- Written exercise: Copy the entries below word for word, beginning at the line that has "family: Aspleniaceae" and ending with the line that has "collectors: W. W. Eggleston".

- Data for processing:
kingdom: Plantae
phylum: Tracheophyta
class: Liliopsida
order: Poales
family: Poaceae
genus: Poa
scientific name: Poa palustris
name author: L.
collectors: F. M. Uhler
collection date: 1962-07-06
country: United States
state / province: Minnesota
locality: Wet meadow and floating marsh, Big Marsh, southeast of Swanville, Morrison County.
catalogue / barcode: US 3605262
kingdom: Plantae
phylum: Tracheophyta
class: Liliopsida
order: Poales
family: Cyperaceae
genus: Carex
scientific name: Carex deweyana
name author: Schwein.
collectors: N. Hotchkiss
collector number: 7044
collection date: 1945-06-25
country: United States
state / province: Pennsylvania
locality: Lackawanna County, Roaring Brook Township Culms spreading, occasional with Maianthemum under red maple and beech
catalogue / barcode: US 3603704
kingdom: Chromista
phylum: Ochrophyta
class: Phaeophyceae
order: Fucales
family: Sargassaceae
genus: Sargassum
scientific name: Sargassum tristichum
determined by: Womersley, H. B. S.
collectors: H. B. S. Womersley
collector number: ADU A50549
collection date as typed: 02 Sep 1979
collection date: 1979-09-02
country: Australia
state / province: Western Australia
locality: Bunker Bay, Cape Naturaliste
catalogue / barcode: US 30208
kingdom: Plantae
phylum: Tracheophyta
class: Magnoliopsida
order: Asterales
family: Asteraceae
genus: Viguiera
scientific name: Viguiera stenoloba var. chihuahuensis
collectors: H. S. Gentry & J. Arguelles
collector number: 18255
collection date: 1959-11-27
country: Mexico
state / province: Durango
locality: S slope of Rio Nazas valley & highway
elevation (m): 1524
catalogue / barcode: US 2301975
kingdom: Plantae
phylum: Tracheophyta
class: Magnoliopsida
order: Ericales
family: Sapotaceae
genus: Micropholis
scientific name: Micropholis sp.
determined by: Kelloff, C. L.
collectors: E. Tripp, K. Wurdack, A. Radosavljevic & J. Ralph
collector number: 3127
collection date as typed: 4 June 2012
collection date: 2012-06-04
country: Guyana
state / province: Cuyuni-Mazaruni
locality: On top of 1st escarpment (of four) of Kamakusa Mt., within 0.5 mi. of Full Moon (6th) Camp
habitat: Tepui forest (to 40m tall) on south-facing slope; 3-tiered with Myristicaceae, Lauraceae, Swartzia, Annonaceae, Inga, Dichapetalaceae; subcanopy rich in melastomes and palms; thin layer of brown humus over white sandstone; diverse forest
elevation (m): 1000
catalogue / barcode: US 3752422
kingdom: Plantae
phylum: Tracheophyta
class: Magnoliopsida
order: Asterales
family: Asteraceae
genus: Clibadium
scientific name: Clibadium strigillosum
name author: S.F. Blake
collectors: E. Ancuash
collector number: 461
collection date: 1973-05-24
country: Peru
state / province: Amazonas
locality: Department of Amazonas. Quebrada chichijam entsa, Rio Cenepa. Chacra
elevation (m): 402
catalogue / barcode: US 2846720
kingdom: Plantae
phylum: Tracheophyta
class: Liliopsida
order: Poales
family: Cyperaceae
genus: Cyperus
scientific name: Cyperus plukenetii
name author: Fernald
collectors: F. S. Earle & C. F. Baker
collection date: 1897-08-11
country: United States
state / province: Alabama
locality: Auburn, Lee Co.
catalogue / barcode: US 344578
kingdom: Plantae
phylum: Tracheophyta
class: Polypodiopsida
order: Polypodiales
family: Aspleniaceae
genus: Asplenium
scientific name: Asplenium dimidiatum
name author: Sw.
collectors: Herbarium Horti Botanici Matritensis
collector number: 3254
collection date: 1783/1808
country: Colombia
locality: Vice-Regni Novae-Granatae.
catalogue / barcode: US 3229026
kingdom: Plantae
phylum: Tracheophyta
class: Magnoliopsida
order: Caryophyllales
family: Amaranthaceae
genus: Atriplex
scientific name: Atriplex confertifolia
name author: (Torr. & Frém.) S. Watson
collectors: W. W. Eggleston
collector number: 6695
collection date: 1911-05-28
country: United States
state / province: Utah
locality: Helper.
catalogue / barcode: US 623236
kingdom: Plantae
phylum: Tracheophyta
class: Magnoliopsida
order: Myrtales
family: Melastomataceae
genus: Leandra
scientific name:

- Result of the task:
family: Aspleniaceae
genus: Asplenium
scientific name: Asplenium dimidiatum
name author: Sw.
collectors: Herbarium Horti Botanici Matritensis
collector number: 3254
collection date: 1783/1808
country: Colombia
locality: Vice-Regni Novae-Granatae.
catalogue / barcode: US 3229026
kingdom: Plantae
phylum: Tracheophyta
class: Magnoliopsida
order: Caryophyllales
family: Amaranthaceae
genus: Atriplex
scientific name: Atriplex confertifolia
name author: (Torr. & Frém.) S. Watson
collectors: W. W. Eggleston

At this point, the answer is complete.